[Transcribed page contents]
»»

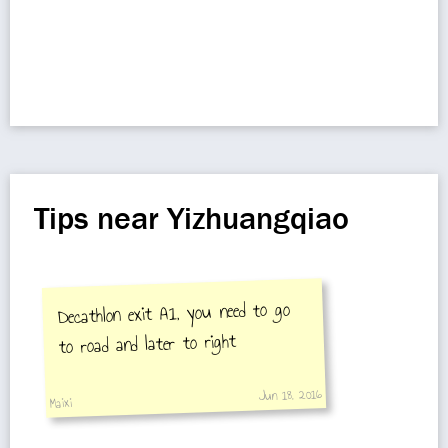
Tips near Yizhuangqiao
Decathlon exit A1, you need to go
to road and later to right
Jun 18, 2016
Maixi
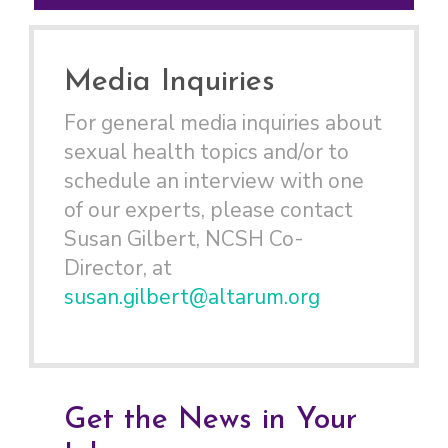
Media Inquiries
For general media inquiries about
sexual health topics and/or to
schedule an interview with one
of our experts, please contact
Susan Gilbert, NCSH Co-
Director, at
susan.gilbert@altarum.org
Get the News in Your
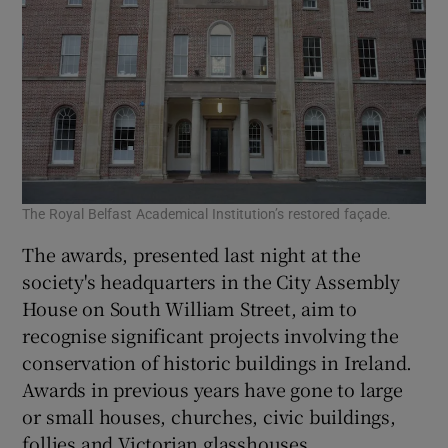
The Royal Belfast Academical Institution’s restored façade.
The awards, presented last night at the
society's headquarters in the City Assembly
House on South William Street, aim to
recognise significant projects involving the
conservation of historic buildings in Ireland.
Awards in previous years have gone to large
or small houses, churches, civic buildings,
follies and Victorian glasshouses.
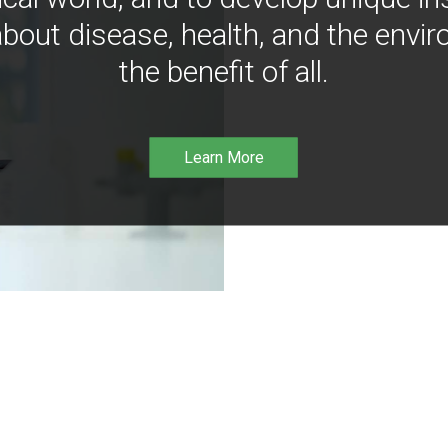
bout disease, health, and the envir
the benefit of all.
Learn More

««
»»

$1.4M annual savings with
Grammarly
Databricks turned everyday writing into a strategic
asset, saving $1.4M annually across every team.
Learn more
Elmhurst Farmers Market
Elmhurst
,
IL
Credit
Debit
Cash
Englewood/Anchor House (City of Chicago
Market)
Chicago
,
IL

««

Search the entries for "City" and copy out each line that has it.

society's headquarters in the City Assembly
Englewood/Anchor House (City of Chicago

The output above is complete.